### What is needed
How many lines in the material below contain the string "porchetta", with case counting? Reply with the number alone.

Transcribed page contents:
'''

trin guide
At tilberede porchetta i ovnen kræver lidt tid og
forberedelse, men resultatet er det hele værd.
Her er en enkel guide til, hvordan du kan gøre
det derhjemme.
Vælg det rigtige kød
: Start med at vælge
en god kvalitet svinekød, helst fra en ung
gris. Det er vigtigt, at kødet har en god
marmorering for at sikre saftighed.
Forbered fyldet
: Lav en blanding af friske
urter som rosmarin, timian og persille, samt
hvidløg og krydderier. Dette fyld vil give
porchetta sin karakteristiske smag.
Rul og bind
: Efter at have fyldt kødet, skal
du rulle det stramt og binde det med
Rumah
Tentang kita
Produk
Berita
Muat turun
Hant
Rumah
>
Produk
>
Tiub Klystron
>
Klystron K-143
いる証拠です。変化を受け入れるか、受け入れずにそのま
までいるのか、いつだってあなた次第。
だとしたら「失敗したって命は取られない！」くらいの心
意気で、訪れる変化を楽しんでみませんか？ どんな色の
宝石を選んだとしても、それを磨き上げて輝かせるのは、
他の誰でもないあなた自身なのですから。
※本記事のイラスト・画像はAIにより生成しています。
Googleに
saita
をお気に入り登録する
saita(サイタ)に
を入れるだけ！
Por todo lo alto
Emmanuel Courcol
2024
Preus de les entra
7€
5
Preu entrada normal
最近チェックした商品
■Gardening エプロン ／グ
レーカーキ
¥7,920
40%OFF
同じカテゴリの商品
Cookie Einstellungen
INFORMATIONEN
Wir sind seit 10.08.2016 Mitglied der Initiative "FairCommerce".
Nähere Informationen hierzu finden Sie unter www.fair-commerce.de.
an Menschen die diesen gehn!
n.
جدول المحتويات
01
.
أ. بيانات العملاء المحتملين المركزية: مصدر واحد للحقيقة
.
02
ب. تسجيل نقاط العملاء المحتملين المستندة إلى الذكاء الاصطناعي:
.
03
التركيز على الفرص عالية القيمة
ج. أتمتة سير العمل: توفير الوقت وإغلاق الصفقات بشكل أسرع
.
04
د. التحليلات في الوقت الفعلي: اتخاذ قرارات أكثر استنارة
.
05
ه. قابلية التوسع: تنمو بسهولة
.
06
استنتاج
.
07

'''

### Answer box
2